----- Provided material

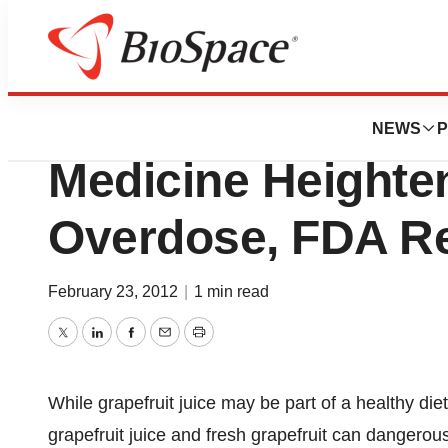
BioCapital
Mixing Grapefruit
NEWS
P
Medicine Heighten
Overdose, FDA R
February 23, 2012
|
1 min read
Twitter
LinkedIn
Facebook
Email
Print
While grapefruit juice may be part of a healthy di
grapefruit juice and fresh grapefruit can dangerou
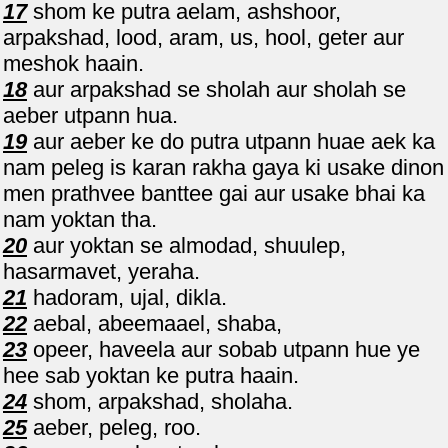
17
shom ke putra aelam, ashshoor,
arpakshad, lood, aram, us, hool, geter aur
meshok haain.
18
aur arpakshad se sholah aur sholah se
aeber utpann hua.
19
aur aeber ke do putra utpann huae aek ka
nam peleg is karan rakha gaya ki usake dinon
men prathvee banttee gai aur usake bhai ka
nam yoktan tha.
20
aur yoktan se almodad, shuulep,
hasarmavet, yeraha.
21
hadoram, ujal, dikla.
22
aebal, abeemaael, shaba,
23
opeer, haveela aur sobab utpann hue ye
hee sab yoktan ke putra haain.
24
shom, arpakshad, sholaha.
25
aeber, peleg, roo.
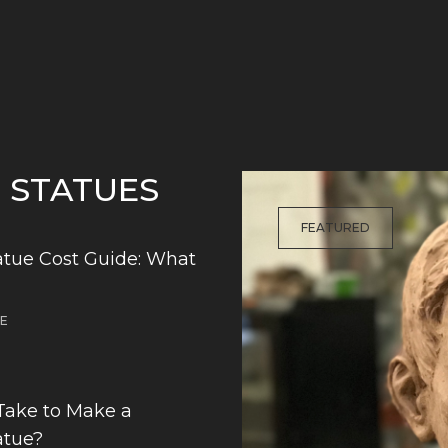
G STATUES
FEATURED
tue Cost Guide: What
DE
Take to Make a
atue?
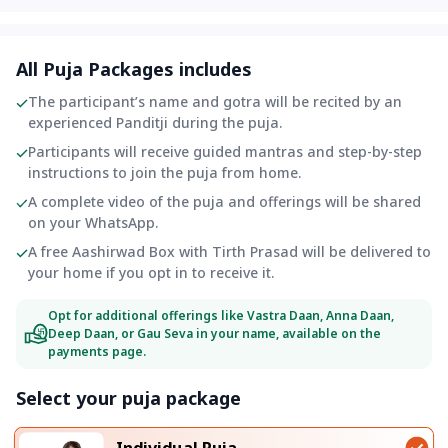
All Puja Packages includes
The participant’s name and gotra will be recited by an
experienced Panditji during the puja.
Participants will receive guided mantras and step-by-step
instructions to join the puja from home.
A complete video of the puja and offerings will be shared
on your WhatsApp.
A free Aashirwad Box with Tirth Prasad will be delivered to
your home if you opt in to receive it.
Opt for additional offerings like Vastra Daan, Anna Daan,
Deep Daan, or Gau Seva in your name, available on the
payments page.
Select your puja package
Individual Puja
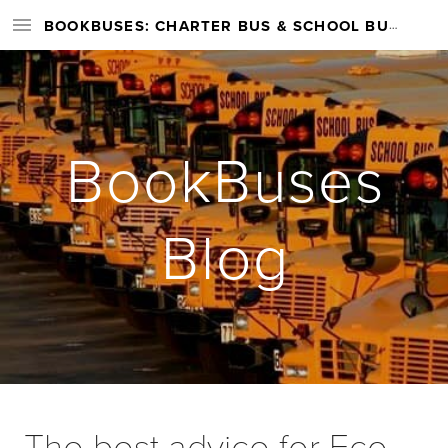
BOOKBUSES: CHARTER BUS & SCHOOL BUS RENTAL SERVICES NATIONWIDE
BookBuses
Blog
The best advice for Eco-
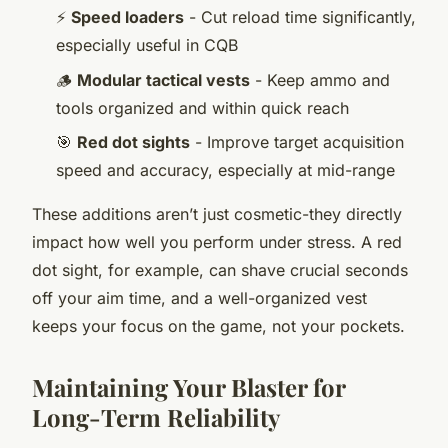
⚡
Speed loaders
- Cut reload time significantly,
especially useful in CQB
🪵
Modular tactical vests
- Keep ammo and
tools organized and within quick reach
🎯
Red dot sights
- Improve target acquisition
speed and accuracy, especially at mid-range
These additions aren’t just cosmetic-they directly
impact how well you perform under stress. A red
dot sight, for example, can shave crucial seconds
off your aim time, and a well-organized vest
keeps your focus on the game, not your pockets.
Maintaining Your Blaster for
Long-Term Reliability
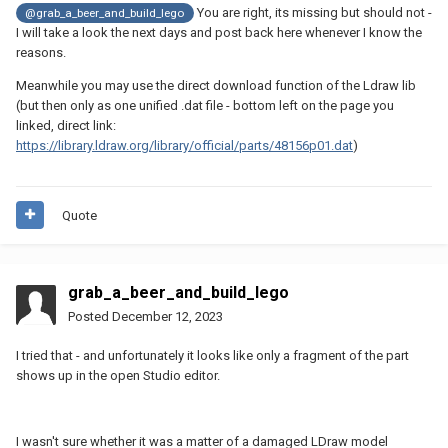
You are right, its missing but should not -
@grab_a_beer_and_build_lego
I will take a look the next days and post back here whenever I know the
reasons.
Meanwhile you may use the direct download function of the Ldraw lib
(but then only as one unified .dat file - bottom left on the page you
linked, direct link:
https://library.ldraw.org/library/official/parts/48156p01.dat
)
Quote
grab_a_beer_and_build_lego
Posted
December 12, 2023
I tried that - and unfortunately it looks like only a fragment of the part
shows up in the open Studio editor.
I wasn't sure whether it was a matter of a damaged LDraw model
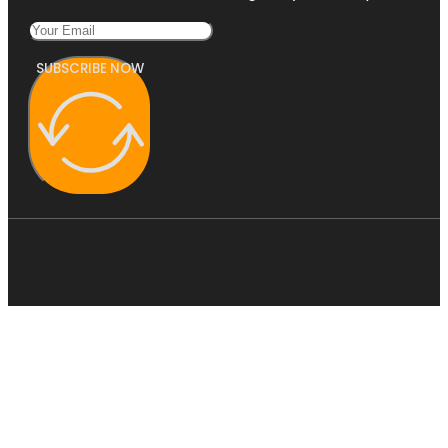
SUBSCRIBE NOW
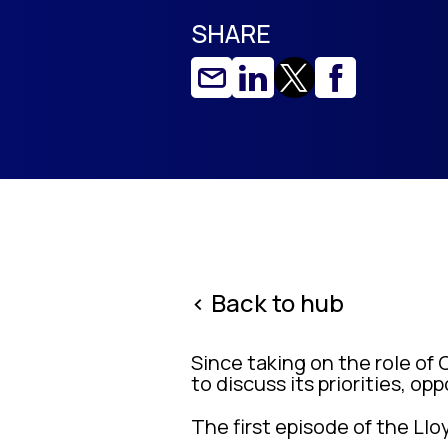
SHARE
< Back to hub
Since taking on the role of 
to discuss its priorities, op
The first episode of the Llo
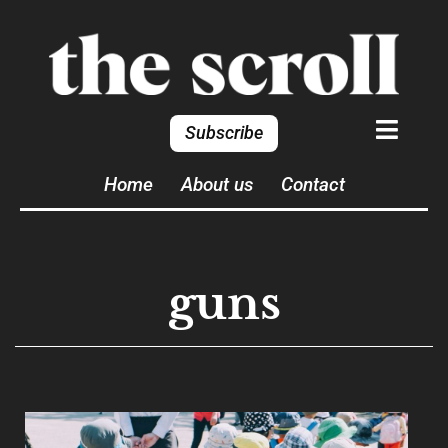
Subscribe
Home
About us
Contact
guns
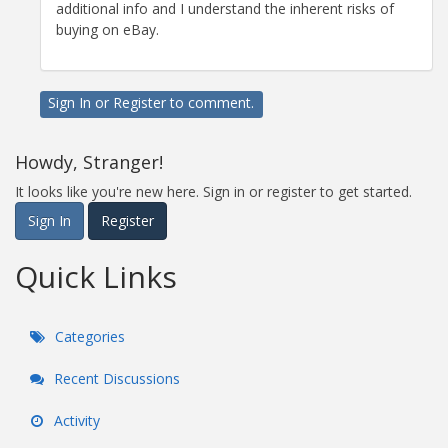
additional info and I understand the inherent risks of
buying on eBay.
Sign In
or
Register
to comment.
Howdy, Stranger!
It looks like you're new here. Sign in or register to get started.
Sign In
Register
Quick Links
Categories
Recent Discussions
Activity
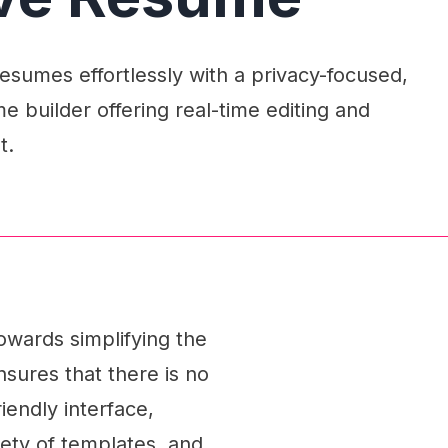
esumes effortlessly with a privacy-focused,
 builder offering real-time editing and
t.
owards simplifying the
sures that there is no
iendly interface,
riety of templates, and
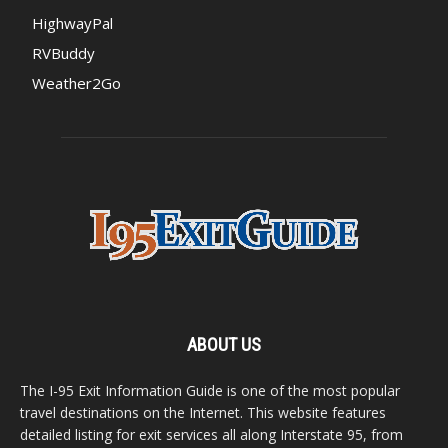
HighwayPal
RVBuddy
Weather2Go
ABOUT US
The I-95 Exit Information Guide is one of the most popular
travel destinations on the Internet. This website features
detailed listing for exit services all along Interstate 95, from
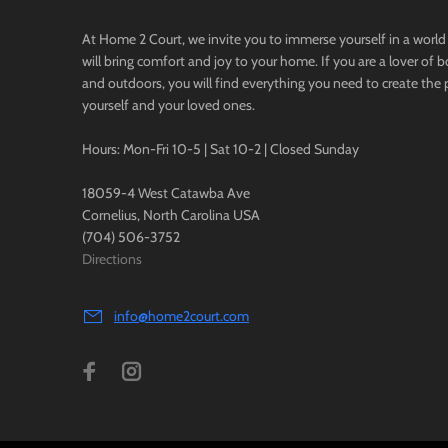
At Home 2 Court, we invite you to immerse yourself in a world 
will bring comfort and joy to your home. If you are a lover of 
and outdoors, you will find everything you need to create the 
yourself and your loved ones.
Hours: Mon-Fri 10-5 | Sat 10-2 | Closed Sunday
18059-4 West Catawba Ave
Cornelius, North Carolina USA
(704) 506-3752
Directions
info@home2court.com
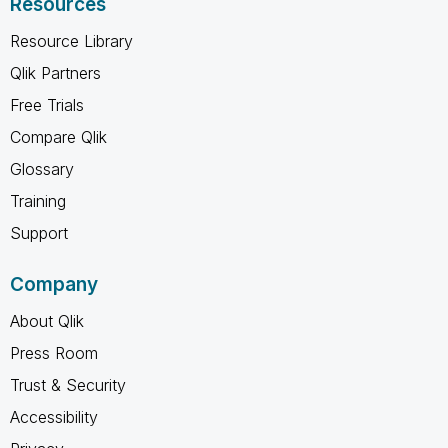
Resources
Resource Library
Qlik Partners
Free Trials
Compare Qlik
Glossary
Training
Support
Company
About Qlik
Press Room
Trust & Security
Accessibility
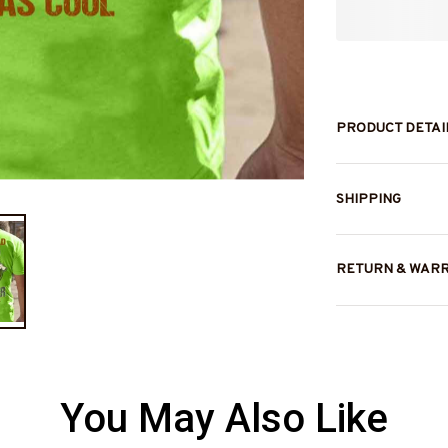
PRODUCT DETAI
SHIPPING
RETURN & WAR
You May Also Like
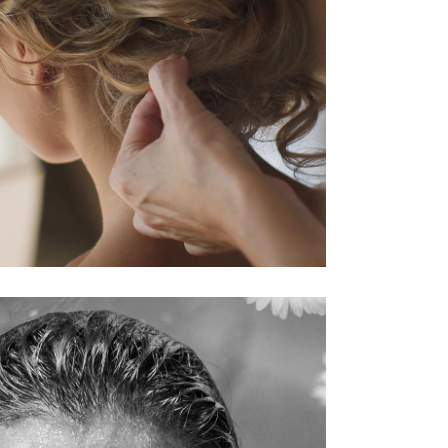
HAIRSTYLE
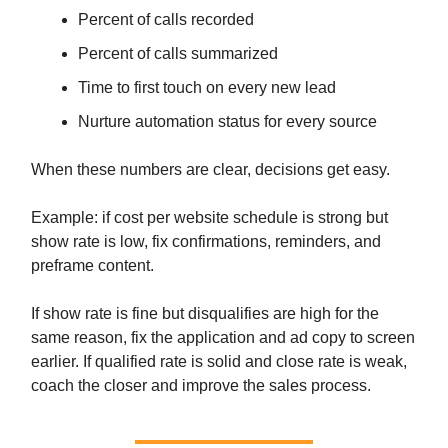
Percent of calls recorded
Percent of calls summarized
Time to first touch on every new lead
Nurture automation status for every source
When these numbers are clear, decisions get easy.
Example: if cost per website schedule is strong but
show rate is low, fix confirmations, reminders, and
preframe content.
If show rate is fine but disqualifies are high for the
same reason, fix the application and ad copy to screen
earlier. If qualified rate is solid and close rate is weak,
coach the closer and improve the sales process.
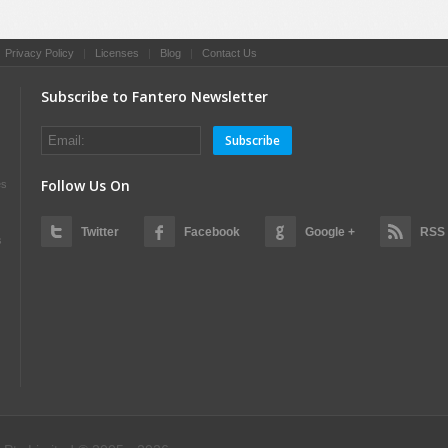
|
Privacy Policy
|
Licenses
|
Blog
|
Contact Us
Subscribe to Fantero Newsletter
Subscribe
Follow Us On
es
Twitter
Facebook
Google +
RSS
s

----------

Each line above starting at the one holding "Select your puja package" and ending at the one holding "speed and accuracy, especially at mid-range" should be set down exactly as it stands, both ends included, with no pictures.

* **Task output**:
Select your puja package
Individual Puja
BOOKBUSES: CHARTER BUS & SCHOOL BUS RENTAL SERVICES NATIONWIDE
BookBuses
Blog
The best advice for Eco-
⚡
Speed loaders
- Cut reload time significantly,
especially useful in CQB
🪵
Modular tactical vests
- Keep ammo and
tools organized and within quick reach
🎯
Red dot sights
- Improve target acquisition
speed and accuracy, especially at mid-range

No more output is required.